Shoppers could see higher grocery bills as early as three months from now, though most of the impact won't be felt for another six months, said Scott Irwin, an agricultural economics professor at the University of Illinois.
Chicken prices are among the first to rise because the bird's life span is so short that higher feed costs get factored in quickly, he said. Price hikes for hogs take about a year and cattle two years. Prices on packaged foods take six or seven months to rise.
Tyson Foods, the nation's biggest meat company, said chicken, beef and pork prices are expect to rise this year, if only slightly, as producers seek to cover costs.
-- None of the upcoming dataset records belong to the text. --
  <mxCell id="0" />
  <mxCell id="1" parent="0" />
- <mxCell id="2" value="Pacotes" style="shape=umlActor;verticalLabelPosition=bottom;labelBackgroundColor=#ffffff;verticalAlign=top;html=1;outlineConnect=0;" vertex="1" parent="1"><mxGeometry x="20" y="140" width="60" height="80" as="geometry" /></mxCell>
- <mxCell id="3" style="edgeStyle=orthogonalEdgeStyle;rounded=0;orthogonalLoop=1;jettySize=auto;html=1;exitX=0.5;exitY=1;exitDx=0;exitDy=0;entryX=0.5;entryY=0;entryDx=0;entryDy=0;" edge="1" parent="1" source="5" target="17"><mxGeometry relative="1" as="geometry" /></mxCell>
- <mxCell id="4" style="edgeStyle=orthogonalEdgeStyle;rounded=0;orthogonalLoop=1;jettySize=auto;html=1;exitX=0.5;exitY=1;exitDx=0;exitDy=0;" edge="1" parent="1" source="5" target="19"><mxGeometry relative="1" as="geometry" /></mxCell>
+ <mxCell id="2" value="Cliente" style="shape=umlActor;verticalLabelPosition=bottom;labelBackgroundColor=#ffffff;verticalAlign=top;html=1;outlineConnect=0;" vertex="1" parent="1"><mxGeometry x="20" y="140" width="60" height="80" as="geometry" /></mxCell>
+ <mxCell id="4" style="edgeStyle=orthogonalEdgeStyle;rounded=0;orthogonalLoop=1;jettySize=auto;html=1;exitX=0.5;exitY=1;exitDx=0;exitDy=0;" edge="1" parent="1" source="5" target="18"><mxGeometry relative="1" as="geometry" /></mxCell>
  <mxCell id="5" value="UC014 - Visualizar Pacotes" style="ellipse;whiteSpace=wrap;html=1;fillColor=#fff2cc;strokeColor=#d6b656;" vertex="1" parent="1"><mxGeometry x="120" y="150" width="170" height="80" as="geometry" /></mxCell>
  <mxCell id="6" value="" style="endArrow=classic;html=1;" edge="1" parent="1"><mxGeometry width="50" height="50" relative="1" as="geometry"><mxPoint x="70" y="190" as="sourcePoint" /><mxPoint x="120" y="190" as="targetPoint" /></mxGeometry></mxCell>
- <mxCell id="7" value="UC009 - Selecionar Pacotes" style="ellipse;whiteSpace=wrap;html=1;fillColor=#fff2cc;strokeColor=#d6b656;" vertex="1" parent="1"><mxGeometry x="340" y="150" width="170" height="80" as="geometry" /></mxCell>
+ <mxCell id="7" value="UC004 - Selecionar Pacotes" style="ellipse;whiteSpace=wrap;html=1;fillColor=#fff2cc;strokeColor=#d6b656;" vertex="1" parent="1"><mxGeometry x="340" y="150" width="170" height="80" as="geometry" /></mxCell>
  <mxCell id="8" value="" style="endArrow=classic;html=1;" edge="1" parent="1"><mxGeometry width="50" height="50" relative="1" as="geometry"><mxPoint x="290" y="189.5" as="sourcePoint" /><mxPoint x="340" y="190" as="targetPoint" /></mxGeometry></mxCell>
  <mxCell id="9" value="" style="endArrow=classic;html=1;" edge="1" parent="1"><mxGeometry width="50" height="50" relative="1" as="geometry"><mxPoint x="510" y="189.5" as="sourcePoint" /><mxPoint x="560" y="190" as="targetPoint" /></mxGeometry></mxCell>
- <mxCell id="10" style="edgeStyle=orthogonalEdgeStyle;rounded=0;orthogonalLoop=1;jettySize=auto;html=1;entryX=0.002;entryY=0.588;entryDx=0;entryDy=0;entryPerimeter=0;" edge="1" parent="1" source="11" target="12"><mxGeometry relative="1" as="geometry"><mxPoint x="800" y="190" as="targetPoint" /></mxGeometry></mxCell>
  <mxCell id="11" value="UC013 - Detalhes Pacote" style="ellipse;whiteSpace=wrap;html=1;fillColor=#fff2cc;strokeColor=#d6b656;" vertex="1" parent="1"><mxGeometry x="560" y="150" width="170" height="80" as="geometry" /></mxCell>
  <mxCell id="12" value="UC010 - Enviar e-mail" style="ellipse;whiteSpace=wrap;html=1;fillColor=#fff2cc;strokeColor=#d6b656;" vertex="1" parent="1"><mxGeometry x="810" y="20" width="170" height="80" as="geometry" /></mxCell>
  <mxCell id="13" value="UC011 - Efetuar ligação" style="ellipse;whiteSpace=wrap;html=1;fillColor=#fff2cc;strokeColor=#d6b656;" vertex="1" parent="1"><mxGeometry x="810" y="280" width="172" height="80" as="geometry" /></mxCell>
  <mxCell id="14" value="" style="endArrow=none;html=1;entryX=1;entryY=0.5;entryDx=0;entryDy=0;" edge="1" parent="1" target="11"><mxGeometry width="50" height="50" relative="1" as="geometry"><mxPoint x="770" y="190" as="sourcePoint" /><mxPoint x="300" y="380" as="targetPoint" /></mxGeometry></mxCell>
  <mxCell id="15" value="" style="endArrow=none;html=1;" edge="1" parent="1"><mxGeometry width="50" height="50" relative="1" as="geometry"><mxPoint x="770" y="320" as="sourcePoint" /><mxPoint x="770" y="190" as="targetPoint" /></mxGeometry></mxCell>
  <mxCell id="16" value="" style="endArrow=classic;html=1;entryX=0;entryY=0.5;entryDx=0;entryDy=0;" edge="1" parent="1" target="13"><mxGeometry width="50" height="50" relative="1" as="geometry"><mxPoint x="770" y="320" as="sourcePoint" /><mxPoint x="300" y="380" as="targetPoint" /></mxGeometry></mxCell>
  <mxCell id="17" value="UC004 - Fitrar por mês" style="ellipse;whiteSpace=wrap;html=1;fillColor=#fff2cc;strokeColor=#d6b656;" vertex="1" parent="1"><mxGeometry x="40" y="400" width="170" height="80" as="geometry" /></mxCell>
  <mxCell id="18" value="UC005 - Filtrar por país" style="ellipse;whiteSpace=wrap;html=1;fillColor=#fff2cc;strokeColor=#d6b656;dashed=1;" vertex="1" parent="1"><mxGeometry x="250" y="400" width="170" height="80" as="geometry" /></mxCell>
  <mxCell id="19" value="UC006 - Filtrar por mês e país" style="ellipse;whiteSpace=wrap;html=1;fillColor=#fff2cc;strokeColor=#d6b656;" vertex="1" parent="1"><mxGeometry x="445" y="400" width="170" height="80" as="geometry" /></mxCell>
ConAgra Foods Inc. — the Omaha-based producer of brands including Healthy Choice, Banquet and Chef Boyardee — is raising prices on some of its products because of higher costs for corn and fuel, said Teresa Paulsen, a spokeswoman.
The price rally has bolstered the financial fitness of America's crop and livestock operators over the past eight months. Midwestern cropland is yielding record values. Rural banks and equipment makers report record profits.
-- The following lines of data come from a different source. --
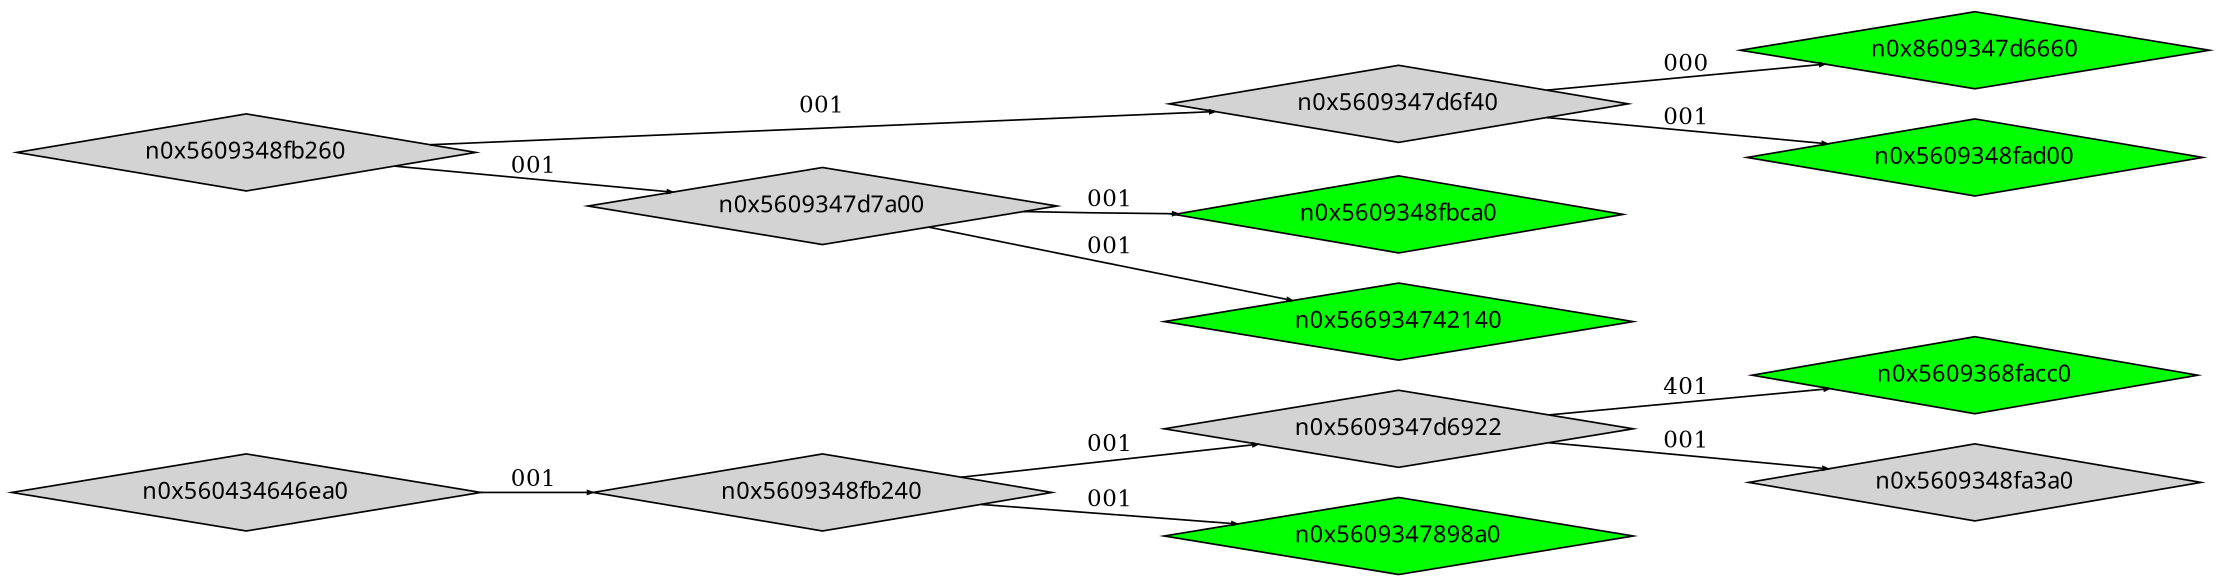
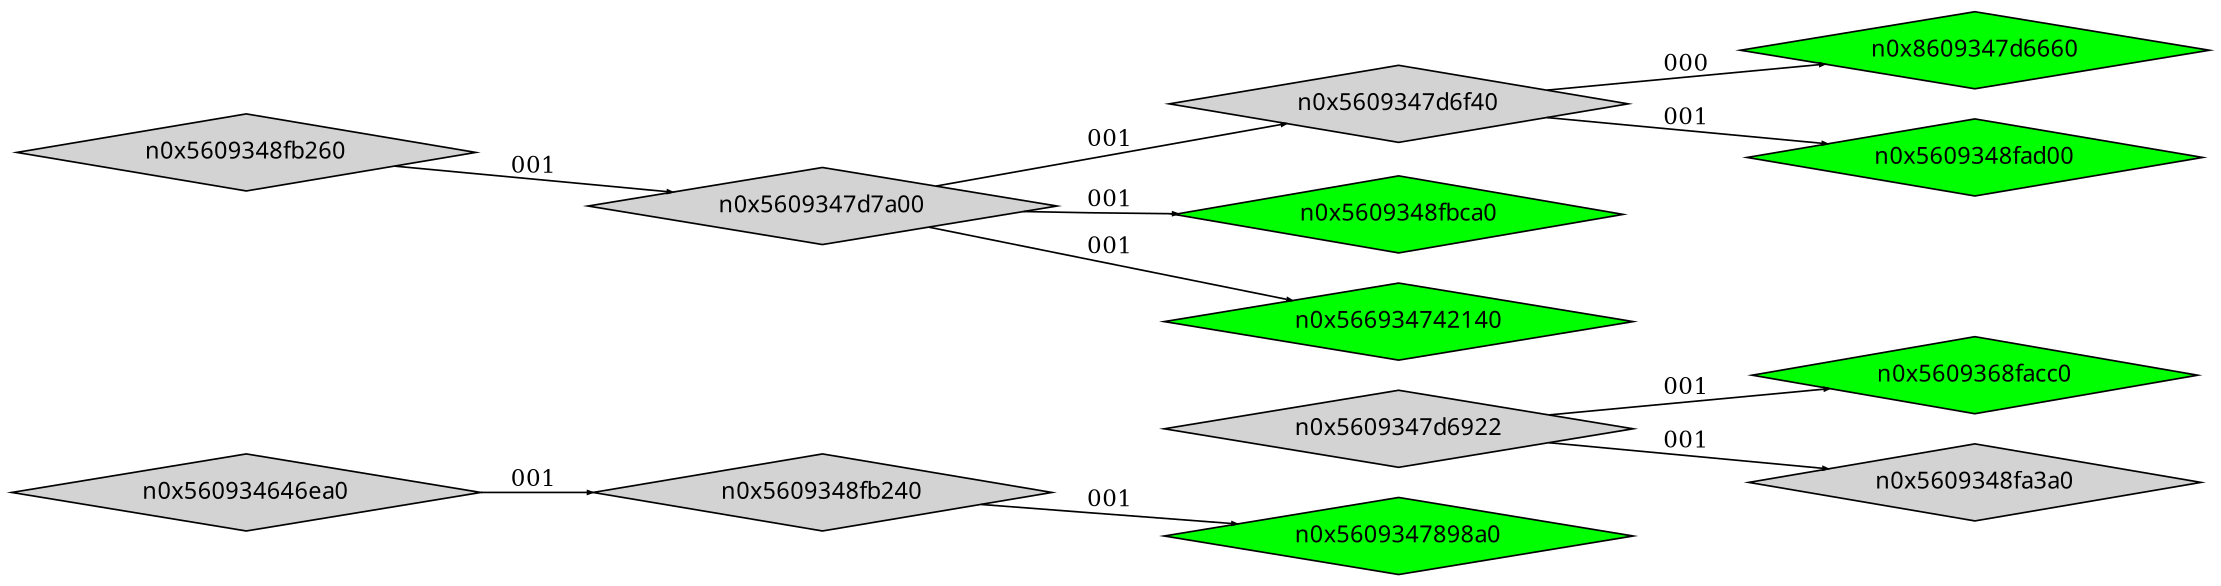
  digraph {
    rankdir=LR
    node [fontname=Terminus shape=diamond style=filled]
    edge [arrowsize=.3]
-   n0x560934646ea0 [height=.1 width=.1 label=n0x560434646ea0]
+   n0x560934646ea0 [height=.1 width=.1]
    n0x5609348fb240 [height=.1 width=.1]
    n0x5609348fb260 [height=.1 width=.1]
    n0x5609347d6f40 [height=.1 width=.1]
    n0x5609347d7a00 [height=.1 width=.1]
    n6 [height=.1 label=n0x5609347d6922 width=.1]
    n0x5609347898a0 [fillcolor=green height=.1 width=.1]
    n8 [fillcolor=green height=.1 label=n0x8609347d6660 width=.1]
    n0x5609348fad00 [fillcolor=green height=.1 width=.1]
    n0x5609348fbca0 [fillcolor=green height=.1 width=.1]
    n11 [fillcolor=green height=.1 label=n0x566934742140 width=.1]
    n12 [fillcolor=green height=.1 label=n0x5609368facc0 width=.1]
    n0x5609348fa3a0 [fillcolor=lightgrey height=.1 width=.1]
    n0x560934646ea0 -> n0x5609348fb240 [label=001]
-   n0x5609348fb240 -> n6 [label=001]
    n0x5609348fb240 -> n0x5609347898a0 [label=001]
-   n0x5609348fb260 -> n0x5609347d6f40 [label=001]
+   n0x5609347d7a00 -> n0x5609347d6f40 [label=001]
    n0x5609348fb260 -> n0x5609347d7a00 [label=001]
    n0x5609347d6f40 -> n8 [label=000]
    n0x5609347d6f40 -> n0x5609348fad00 [label=001]
    n0x5609347d7a00 -> n0x5609348fbca0 [label=001]
    n0x5609347d7a00 -> n11 [label=001]
-   n6 -> n12 [label=401]
+   n6 -> n12 [label=001]
    n6 -> n0x5609348fa3a0 [label=001]
  }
“We're seeing record income levels for the ag community and ... wealth accumulation that cannot be denied,” said Bruce Johnson, an agricultural economist at the University of Nebraska-Lincoln. “We've moved into a whole new level.”
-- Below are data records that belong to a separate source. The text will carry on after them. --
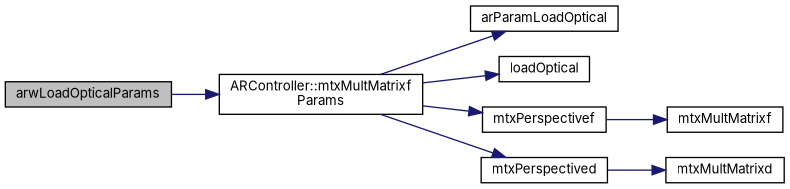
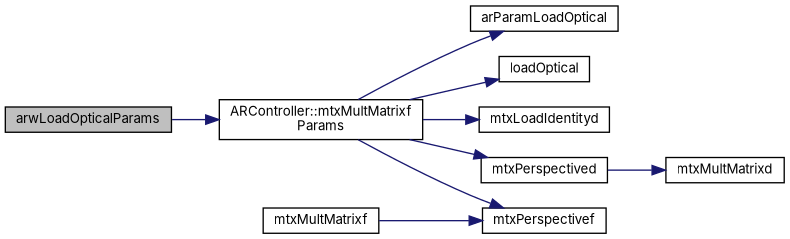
  digraph {
    fontname=Inter
    rankdir=LR
    node [color=black fillcolor=white fontname=Inter fontsize=10 shape=record style=filled]
    edge [color=midnightblue fontname=Inter fontsize=10 labelfontname=Helvetica labelfontsize=10 style=solid]
    n1 [fillcolor=grey75 fontcolor=black height=0.2 label=arwLoadOpticalParams width=0.4]
    n2 [height=0.2 label="ARController::mtxMultMatrixf\lParams" width=0.4]
    n3 [height=0.2 label=arParamLoadOptical width=0.4]
    n4 [height=0.2 label=loadOptical width=0.4]
    n5 [height=0.2 label=mtxPerspectivef width=0.4]
+   n6 [height=0.2 label=mtxLoadIdentityd width=0.4]
    n7 [height=0.2 label=mtxPerspectived width=0.4]
    n8 [height=0.2 label=mtxMultMatrixf width=0.4]
    n9 [height=0.2 label=mtxMultMatrixd width=0.4]
    n1 -> n2
    n2 -> n3
    n2 -> n4
    n2 -> n5
+   n2 -> n6
    n2 -> n7
-   n5 -> n8
+   n8 -> n5
    n7 -> n9
  }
Said Bruce Babcock, an agricultural economist at Iowa State University: “Farmers are going to be earning quite a bit more money.”
Jason Henderson, Omaha branch executive for the Federal Reserve Bank of Kansas City, said farmers are buying more tractors, pickup trucks, grain bins and land.
“And they also come to Omaha to shop and go to events,” he said.
But it hasn't been simply a spending spree, Henderson said. Farmers are paying down debt and fewer are seeking loan renewals or extensions.
“It's a good time to be an ag banker,” said Brian Esch, president of McCook National Bank in southwest Nebraska. “But I have concerns over what this means for consumers. If one guy is selling at a record profit, someone is buying at a record level.”
The only benefit: very soon farmers, least they produce something, will be making more than bankers. Which of course means that Wall Street will promptly vacate the skyscrapered corridors of the financial district and start pushing bales of straw for a living. Just as Marc Rogers has been predicting for over a year now.
The agricultural economies of Nebraska and Iowa will continue to grow into greater prominence as global food providers, economists said.
Johnson said rising population numbers globally and greater demand in major developing countries for higher-protein diets have strengthened the Midlands' agricultural market.
Farm cash receipts — led by corn and other crops — doubled in Nebraska from 2000 through 2010. Crop receipts alone ended the decade in the $9 billion range, up from a 2000 total of $3 billion.
Will Ben Bernanke's disastrous monetary policy be the greatest thing to happen to America's labor reallocation since Blythe Masters discovered CDS?